■ AIM OF THE TASK ■
Please answer these questions about the camper-trick thread below:
(a) How often does the camper reset?
(b) In the reply to Marceline, what should you keep doing until a camper shows up?
(c) In the last post, how many resets in a row came up with no camper?
[[ SELECTED PASSAGE, beginning ]]
Yes you can delete the new character first, it won't change what's already been saved. There is no need to go through your mayor first. 

The only thing about this trick is that you really need a lot of patience and luck. The rate of a camper showing up is not very high..


----------



## Campy

lena said:


> Yes you can delete the new character first, it won't change what's already been saved. There is no need to go through your mayor first.
> 
> The only thing about this trick is that you really need a lot of patience and luck. The rate of a camper showing up is not very high..


Thank you! I'm not really using it for the camper trick actually; I just convinced a villager from another town to move in and used this for their house placement. But they luckily put it in a good spot on the first try!


----------



## Robert Plant

So I have to try this BEFORE playing with my mayor?

Duh. *hits constantly his head with a TV remote*


----------



## unravel

Thank you now I can get good.villagers weee but yeah Im yoo stupid that i build reset center thimgy xD


----------



## ForgottenT

Tengu said:


> So I have to try this BEFORE playing with my mayor?
> 
> Duh. *hits constantly his head with a TV remote*



Yes xD
Every day the camper resets, so before playing your other characters you have to do this trick for it to work 

- - - Post Merge - - -



Treasure_Aubrey said:


> Thank you now I can get good.villagers weee but yeah Im yoo stupid that i build reset center thimgy xD



Resetti should not show up 

- - - Post Merge - - -



darkfire25 said:


> I've heard of this and I plan on doing this. But I thought there had to be someone there in the first place? This can be done on any day as long as you start with the new villager?



Yes, it can be done any day


----------



## ForgottenT

Marceline said:


> I just gave this a try now, sadly no one was in my camp! I'll try again tomorrow, thanks for structuring the trick step by step! It's less confusing ^ ^



Well the trick is that you can try unlimited times, just keep making new characters until a camper shows up 
No problem


----------



## VonTreece

Excellent job! I've been using this tactic for awhile now, but I have yet to see a thread as in-depth as this one on the subject!

This is almost sticky-worthy. It's explained very well and I can see people asking this question time and time again.


----------



## Cranky Squirrel

Does anyone know if this can "force" a camper to show up? I've done this trick last weekend. The first time I loaded the game for the day with the new character I created, there was a camper's tent. I checked it out and reset. The next time I loaded the game, I created a new character, there was another tent, I checked it out. The camper was different, but not to my liking, so I reset again. The next three times I reset, there was no camper. Then there was a couple of restarts where there was a camper.
[[ SELECTED PASSAGE, end ]]
[[ DATA EXCERPTS, beginning ]]
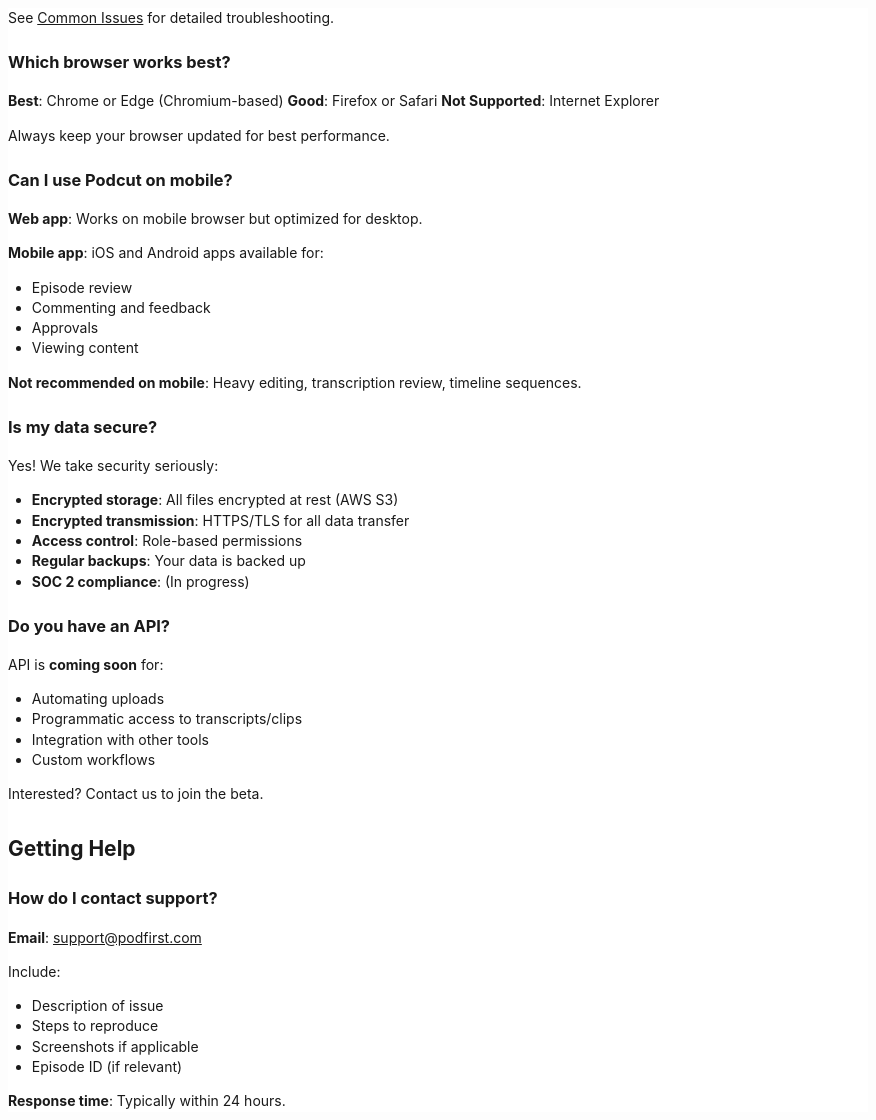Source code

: See [Common Issues](./common-issues.md) for detailed troubleshooting.

### Which browser works best?

**Best**: Chrome or Edge (Chromium-based)
**Good**: Firefox or Safari
**Not Supported**: Internet Explorer

Always keep your browser updated for best performance.

### Can I use Podcut on mobile?

**Web app**: Works on mobile browser but optimized for desktop.

**Mobile app**: iOS and Android apps available for:
- Episode review
- Commenting and feedback
- Approvals
- Viewing content

**Not recommended on mobile**: Heavy editing, transcription review, timeline sequences.

### Is my data secure?

Yes! We take security seriously:
- **Encrypted storage**: All files encrypted at rest (AWS S3)
- **Encrypted transmission**: HTTPS/TLS for all data transfer
- **Access control**: Role-based permissions
- **Regular backups**: Your data is backed up
- **SOC 2 compliance**: (In progress)

### Do you have an API?

API is **coming soon** for:
- Automating uploads
- Programmatic access to transcripts/clips
- Integration with other tools
- Custom workflows

Interested? Contact us to join the beta.

## Getting Help

### How do I contact support?

**Email**: support@podfirst.com

Include:
- Description of issue
- Steps to reproduce
- Screenshots if applicable
- Episode ID (if relevant)

**Response time**: Typically within 24 hours.

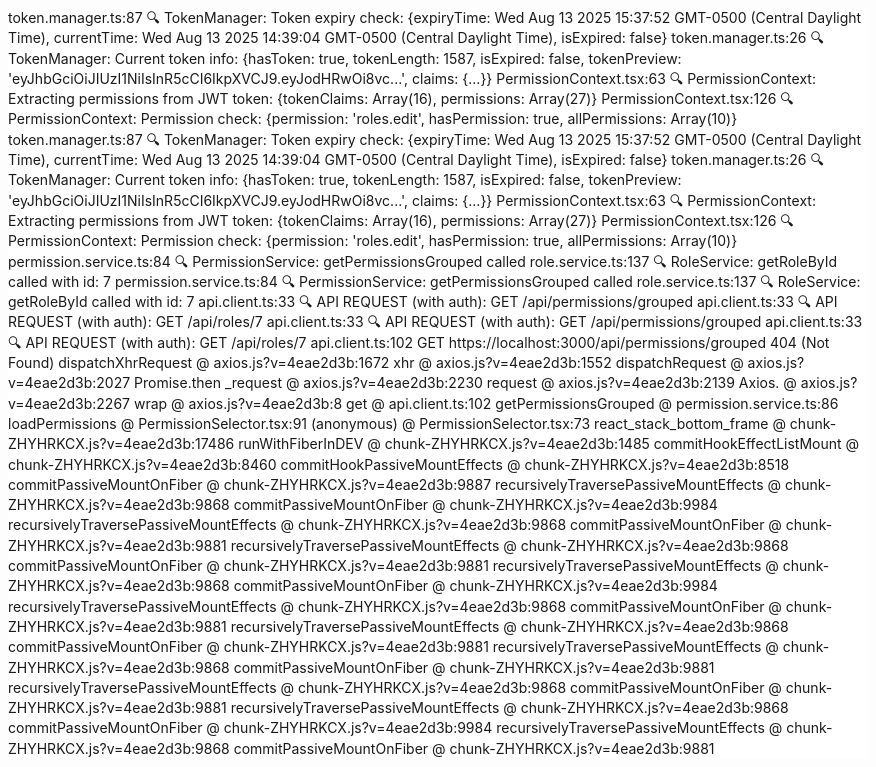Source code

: token.manager.ts:87 🔍 TokenManager: Token expiry check: {expiryTime: Wed Aug 13 2025 15:37:52 GMT-0500 (Central Daylight Time), currentTime: Wed Aug 13 2025 14:39:04 GMT-0500 (Central Daylight Time), isExpired: false}
token.manager.ts:26 🔍 TokenManager: Current token info: {hasToken: true, tokenLength: 1587, isExpired: false, tokenPreview: 'eyJhbGciOiJIUzI1NiIsInR5cCI6IkpXVCJ9.eyJodHRwOi8vc...', claims: {…}}
PermissionContext.tsx:63 🔍 PermissionContext: Extracting permissions from JWT token: {tokenClaims: Array(16), permissions: Array(27)}
PermissionContext.tsx:126 🔍 PermissionContext: Permission check: {permission: 'roles.edit', hasPermission: true, allPermissions: Array(10)}
token.manager.ts:87 🔍 TokenManager: Token expiry check: {expiryTime: Wed Aug 13 2025 15:37:52 GMT-0500 (Central Daylight Time), currentTime: Wed Aug 13 2025 14:39:04 GMT-0500 (Central Daylight Time), isExpired: false}
token.manager.ts:26 🔍 TokenManager: Current token info: {hasToken: true, tokenLength: 1587, isExpired: false, tokenPreview: 'eyJhbGciOiJIUzI1NiIsInR5cCI6IkpXVCJ9.eyJodHRwOi8vc...', claims: {…}}
PermissionContext.tsx:63 🔍 PermissionContext: Extracting permissions from JWT token: {tokenClaims: Array(16), permissions: Array(27)}
PermissionContext.tsx:126 🔍 PermissionContext: Permission check: {permission: 'roles.edit', hasPermission: true, allPermissions: Array(10)}
permission.service.ts:84 🔍 PermissionService: getPermissionsGrouped called
role.service.ts:137 🔍 RoleService: getRoleById called with id: 7
permission.service.ts:84 🔍 PermissionService: getPermissionsGrouped called
role.service.ts:137 🔍 RoleService: getRoleById called with id: 7
api.client.ts:33 🔍 API REQUEST (with auth): GET /api/permissions/grouped
api.client.ts:33 🔍 API REQUEST (with auth): GET /api/roles/7
api.client.ts:33 🔍 API REQUEST (with auth): GET /api/permissions/grouped
api.client.ts:33 🔍 API REQUEST (with auth): GET /api/roles/7
api.client.ts:102  GET https://localhost:3000/api/permissions/grouped 404 (Not Found)
dispatchXhrRequest @ axios.js?v=4eae2d3b:1672
xhr @ axios.js?v=4eae2d3b:1552
dispatchRequest @ axios.js?v=4eae2d3b:2027
Promise.then
_request @ axios.js?v=4eae2d3b:2230
request @ axios.js?v=4eae2d3b:2139
Axios.<computed> @ axios.js?v=4eae2d3b:2267
wrap @ axios.js?v=4eae2d3b:8
get @ api.client.ts:102
getPermissionsGrouped @ permission.service.ts:86
loadPermissions @ PermissionSelector.tsx:91
(anonymous) @ PermissionSelector.tsx:73
react_stack_bottom_frame @ chunk-ZHYHRKCX.js?v=4eae2d3b:17486
runWithFiberInDEV @ chunk-ZHYHRKCX.js?v=4eae2d3b:1485
commitHookEffectListMount @ chunk-ZHYHRKCX.js?v=4eae2d3b:8460
commitHookPassiveMountEffects @ chunk-ZHYHRKCX.js?v=4eae2d3b:8518
commitPassiveMountOnFiber @ chunk-ZHYHRKCX.js?v=4eae2d3b:9887
recursivelyTraversePassiveMountEffects @ chunk-ZHYHRKCX.js?v=4eae2d3b:9868
commitPassiveMountOnFiber @ chunk-ZHYHRKCX.js?v=4eae2d3b:9984
recursivelyTraversePassiveMountEffects @ chunk-ZHYHRKCX.js?v=4eae2d3b:9868
commitPassiveMountOnFiber @ chunk-ZHYHRKCX.js?v=4eae2d3b:9881
recursivelyTraversePassiveMountEffects @ chunk-ZHYHRKCX.js?v=4eae2d3b:9868
commitPassiveMountOnFiber @ chunk-ZHYHRKCX.js?v=4eae2d3b:9881
recursivelyTraversePassiveMountEffects @ chunk-ZHYHRKCX.js?v=4eae2d3b:9868
commitPassiveMountOnFiber @ chunk-ZHYHRKCX.js?v=4eae2d3b:9984
recursivelyTraversePassiveMountEffects @ chunk-ZHYHRKCX.js?v=4eae2d3b:9868
commitPassiveMountOnFiber @ chunk-ZHYHRKCX.js?v=4eae2d3b:9881
recursivelyTraversePassiveMountEffects @ chunk-ZHYHRKCX.js?v=4eae2d3b:9868
commitPassiveMountOnFiber @ chunk-ZHYHRKCX.js?v=4eae2d3b:9881
recursivelyTraversePassiveMountEffects @ chunk-ZHYHRKCX.js?v=4eae2d3b:9868
commitPassiveMountOnFiber @ chunk-ZHYHRKCX.js?v=4eae2d3b:9881
recursivelyTraversePassiveMountEffects @ chunk-ZHYHRKCX.js?v=4eae2d3b:9868
commitPassiveMountOnFiber @ chunk-ZHYHRKCX.js?v=4eae2d3b:9881
recursivelyTraversePassiveMountEffects @ chunk-ZHYHRKCX.js?v=4eae2d3b:9868
commitPassiveMountOnFiber @ chunk-ZHYHRKCX.js?v=4eae2d3b:9984
recursivelyTraversePassiveMountEffects @ chunk-ZHYHRKCX.js?v=4eae2d3b:9868
commitPassiveMountOnFiber @ chunk-ZHYHRKCX.js?v=4eae2d3b:9881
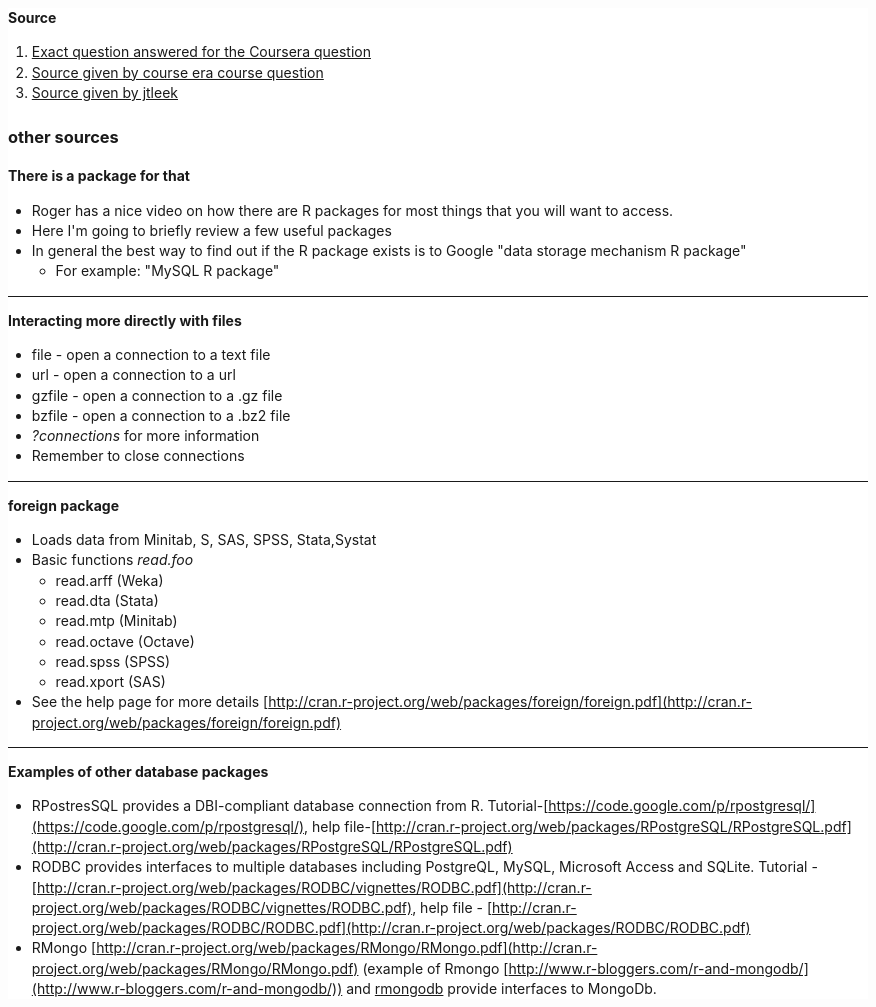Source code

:**Source**

1. [Exact question answered for the Coursera question](https://towardsdatascience.com/accessing-data-from-github-api-using-r-3633fb62cb08)
2. [Source given by course era course
question](https://github.com/r-lib/httr/blob/master/demo/oauth2-github.r)
3. [Source given by jtleek](https://github.com/DataScienceSpecialization/courses/blob/master/03_GettingData/02_04_readingFromAPIs/index.md)



### other sources





**There is a package for that**

* Roger has a nice video on how there are R packages for
most things that you will want to access.
* Here I'm going to briefly review a few useful packages
* In general the best way to find out if the R package
exists is to Google "data storage mechanism R package"
  * For example: "MySQL R package"

---

**Interacting more directly with files**

* file - open a connection to a text file
* url - open a connection to a url
* gzfile - open a connection to a .gz file
* bzfile - open a connection to a .bz2 file
* _?connections_ for more information
* <redtext>Remember to close connections </redtext>

---

**foreign package**

* Loads data from Minitab, S, SAS, SPSS, Stata,Systat
* Basic functions _read.foo_
  * read.arff (Weka)
  * read.dta (Stata)
  * read.mtp (Minitab)
  * read.octave (Octave)
  * read.spss (SPSS)
  * read.xport (SAS)
* See the help page for more details [http://cran.r-project.org/web/packages/foreign/foreign.pdf](http://cran.r-project.org/web/packages/foreign/foreign.pdf)


---

**Examples of other database packages**

* RPostresSQL provides a DBI-compliant database connection from R. Tutorial-[https://code.google.com/p/rpostgresql/](https://code.google.com/p/rpostgresql/), help file-[http://cran.r-project.org/web/packages/RPostgreSQL/RPostgreSQL.pdf](http://cran.r-project.org/web/packages/RPostgreSQL/RPostgreSQL.pdf)
* RODBC provides interfaces to multiple databases including PostgreQL, MySQL, Microsoft Access and SQLite. Tutorial - [http://cran.r-project.org/web/packages/RODBC/vignettes/RODBC.pdf](http://cran.r-project.org/web/packages/RODBC/vignettes/RODBC.pdf), help file - [http://cran.r-project.org/web/packages/RODBC/RODBC.pdf](http://cran.r-project.org/web/packages/RODBC/RODBC.pdf)
* RMongo [http://cran.r-project.org/web/packages/RMongo/RMongo.pdf](http://cran.r-project.org/web/packages/RMongo/RMongo.pdf) (example of Rmongo [http://www.r-bloggers.com/r-and-mongodb/](http://www.r-bloggers.com/r-and-mongodb/)) and [rmongodb](http://cran.r-project.org/web/packages/rmongodb/rmongodb.pdf) provide interfaces to MongoDb.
[[ DATA EXCERPTS, end ]]
■ RESPONSE TO THIS EXERCISE ■
(a) Every day.
(b) Keep making new characters.
(c) Three.